What is a beautiful soup bound method?

Question:

I’m experimenting with http://robobrowser.readthedocs.org/en/latest/readme.html, a new python library based on the beautiful soup library. I’m trying to test it out by opening an html page and returning it within a django app, but I can’t figure out to do this most simple task. My django app contains :

def index(request):    

    p=str(request.POST.get('p', False)) # p='https://www.yahoo.com/'
    browser = RoboBrowser(history=True)
    browser.open(p)
    html = browser.find_all
    return HttpResponse(html)

when I look at the outputted html I see:

<bound method BeautifulSoup.find_all of 
    <!DOCTYPE html>
    <html>
    ......................
        <head>
    ...............
        </body>
    </html>
>

What is a beautiful soup bound method? How can I get the straight html?

Asked By: user1592380

||

Answers:

It’s a method object, bound to the BeautifulSoup object. You didn’t call it.

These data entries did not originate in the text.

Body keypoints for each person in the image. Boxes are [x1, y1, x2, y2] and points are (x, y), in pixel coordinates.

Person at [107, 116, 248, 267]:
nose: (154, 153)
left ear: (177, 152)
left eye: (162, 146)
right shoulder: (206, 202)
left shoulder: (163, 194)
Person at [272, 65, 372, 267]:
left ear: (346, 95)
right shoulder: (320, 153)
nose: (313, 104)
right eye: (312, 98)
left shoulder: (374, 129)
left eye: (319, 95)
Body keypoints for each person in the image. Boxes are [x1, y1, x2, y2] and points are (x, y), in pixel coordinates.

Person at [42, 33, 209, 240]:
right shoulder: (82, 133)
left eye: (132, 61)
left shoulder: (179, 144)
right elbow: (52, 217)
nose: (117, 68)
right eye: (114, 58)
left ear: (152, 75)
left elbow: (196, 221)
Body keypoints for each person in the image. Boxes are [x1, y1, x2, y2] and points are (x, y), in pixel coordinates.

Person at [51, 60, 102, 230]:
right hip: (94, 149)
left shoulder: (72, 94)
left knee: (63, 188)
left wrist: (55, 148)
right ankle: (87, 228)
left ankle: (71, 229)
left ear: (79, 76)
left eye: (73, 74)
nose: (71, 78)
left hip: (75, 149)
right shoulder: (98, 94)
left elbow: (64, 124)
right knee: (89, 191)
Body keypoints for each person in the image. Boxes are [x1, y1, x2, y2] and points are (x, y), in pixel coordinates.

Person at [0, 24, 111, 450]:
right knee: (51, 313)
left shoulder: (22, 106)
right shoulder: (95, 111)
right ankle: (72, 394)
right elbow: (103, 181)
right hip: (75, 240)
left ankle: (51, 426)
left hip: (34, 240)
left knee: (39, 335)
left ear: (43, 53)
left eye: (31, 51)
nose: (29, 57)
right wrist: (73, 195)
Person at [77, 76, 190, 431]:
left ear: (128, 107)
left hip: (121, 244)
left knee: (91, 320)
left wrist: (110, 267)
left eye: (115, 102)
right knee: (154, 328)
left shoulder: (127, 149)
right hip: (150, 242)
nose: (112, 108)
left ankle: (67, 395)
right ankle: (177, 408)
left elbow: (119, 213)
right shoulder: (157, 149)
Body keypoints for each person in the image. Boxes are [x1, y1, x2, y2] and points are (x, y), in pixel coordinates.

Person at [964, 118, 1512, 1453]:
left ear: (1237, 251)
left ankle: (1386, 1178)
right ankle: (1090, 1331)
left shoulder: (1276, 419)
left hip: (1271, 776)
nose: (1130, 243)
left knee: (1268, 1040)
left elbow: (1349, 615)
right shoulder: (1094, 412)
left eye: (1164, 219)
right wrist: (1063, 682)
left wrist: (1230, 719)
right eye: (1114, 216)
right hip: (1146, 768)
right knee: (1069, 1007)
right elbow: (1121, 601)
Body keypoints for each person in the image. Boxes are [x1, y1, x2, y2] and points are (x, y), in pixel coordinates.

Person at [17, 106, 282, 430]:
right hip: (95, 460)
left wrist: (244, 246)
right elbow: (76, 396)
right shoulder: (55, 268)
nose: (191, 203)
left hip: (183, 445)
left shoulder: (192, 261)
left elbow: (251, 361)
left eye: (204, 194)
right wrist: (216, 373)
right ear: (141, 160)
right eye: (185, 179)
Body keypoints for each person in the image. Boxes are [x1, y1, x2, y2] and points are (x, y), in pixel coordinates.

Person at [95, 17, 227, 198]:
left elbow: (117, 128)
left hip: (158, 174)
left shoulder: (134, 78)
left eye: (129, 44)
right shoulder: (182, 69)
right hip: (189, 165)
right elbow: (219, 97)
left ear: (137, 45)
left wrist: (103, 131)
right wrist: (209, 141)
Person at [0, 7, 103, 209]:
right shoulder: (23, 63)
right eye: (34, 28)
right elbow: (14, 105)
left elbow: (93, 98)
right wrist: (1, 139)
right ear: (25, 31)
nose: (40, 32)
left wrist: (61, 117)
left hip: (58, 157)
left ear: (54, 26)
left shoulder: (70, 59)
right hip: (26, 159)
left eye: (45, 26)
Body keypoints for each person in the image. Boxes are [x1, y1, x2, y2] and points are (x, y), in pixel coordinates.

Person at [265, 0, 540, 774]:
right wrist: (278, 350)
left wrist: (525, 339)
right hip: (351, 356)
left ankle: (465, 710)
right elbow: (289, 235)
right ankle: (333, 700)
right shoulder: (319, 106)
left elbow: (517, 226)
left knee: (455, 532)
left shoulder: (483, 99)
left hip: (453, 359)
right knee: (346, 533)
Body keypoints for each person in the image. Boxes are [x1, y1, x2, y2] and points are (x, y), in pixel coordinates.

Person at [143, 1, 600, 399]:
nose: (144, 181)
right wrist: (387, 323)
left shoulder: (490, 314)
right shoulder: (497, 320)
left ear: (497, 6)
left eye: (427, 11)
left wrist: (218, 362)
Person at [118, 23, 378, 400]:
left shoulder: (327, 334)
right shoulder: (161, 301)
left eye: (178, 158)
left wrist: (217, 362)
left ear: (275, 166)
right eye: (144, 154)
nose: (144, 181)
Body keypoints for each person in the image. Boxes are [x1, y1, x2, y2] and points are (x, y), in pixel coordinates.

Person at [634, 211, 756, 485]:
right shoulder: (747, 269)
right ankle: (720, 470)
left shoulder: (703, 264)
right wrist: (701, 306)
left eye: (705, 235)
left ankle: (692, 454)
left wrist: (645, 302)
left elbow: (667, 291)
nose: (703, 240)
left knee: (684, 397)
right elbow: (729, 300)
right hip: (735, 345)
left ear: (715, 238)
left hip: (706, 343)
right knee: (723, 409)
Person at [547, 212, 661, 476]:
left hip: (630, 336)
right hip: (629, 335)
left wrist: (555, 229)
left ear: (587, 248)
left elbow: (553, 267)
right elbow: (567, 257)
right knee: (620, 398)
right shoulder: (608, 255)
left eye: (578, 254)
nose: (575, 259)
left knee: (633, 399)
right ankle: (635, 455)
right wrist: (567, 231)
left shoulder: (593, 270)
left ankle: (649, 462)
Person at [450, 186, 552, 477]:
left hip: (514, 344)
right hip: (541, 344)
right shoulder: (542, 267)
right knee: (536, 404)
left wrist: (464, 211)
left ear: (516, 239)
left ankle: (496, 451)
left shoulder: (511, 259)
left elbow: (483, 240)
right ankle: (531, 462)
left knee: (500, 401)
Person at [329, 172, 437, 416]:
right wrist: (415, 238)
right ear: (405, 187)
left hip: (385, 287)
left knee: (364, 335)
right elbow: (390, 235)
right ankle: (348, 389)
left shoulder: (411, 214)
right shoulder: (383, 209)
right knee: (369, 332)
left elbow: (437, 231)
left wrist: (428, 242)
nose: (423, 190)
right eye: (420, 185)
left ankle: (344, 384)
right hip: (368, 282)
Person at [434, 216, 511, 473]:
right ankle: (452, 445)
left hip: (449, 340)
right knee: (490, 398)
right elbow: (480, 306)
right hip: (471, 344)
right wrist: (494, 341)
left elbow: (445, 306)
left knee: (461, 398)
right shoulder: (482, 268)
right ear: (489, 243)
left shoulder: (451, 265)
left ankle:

It’s representation is a little confusing because the repr() of the BeautifulSoup parse tree is included, which is simply the tree rendered as a HTML source string.

To get to the underlying BeautifulSoup parse tree, you can use; use str() to turn that back into a source string:

html = str(browser.state.parsed)

Alternatively, you can still access the original requests response object with:

browser.state.response

which means that the original downloaded HTML is found as:

html = browser.state.response.content
Answered By: Martijn Pieters

BeautifulSoup is a Python package used for parsing HTML and XML documents, it creates a parse tree for parsed paged which can be used for web scraping.

There are many Beautifulsoup methods, which allows us to search a parse tree. If we search out of that tree it will be out of bound.

.next_sibling and .previous_sibling are the tags that are used for navigating between page elements that are on same level of the parse tree.

Reference

Answered By: Md Shayon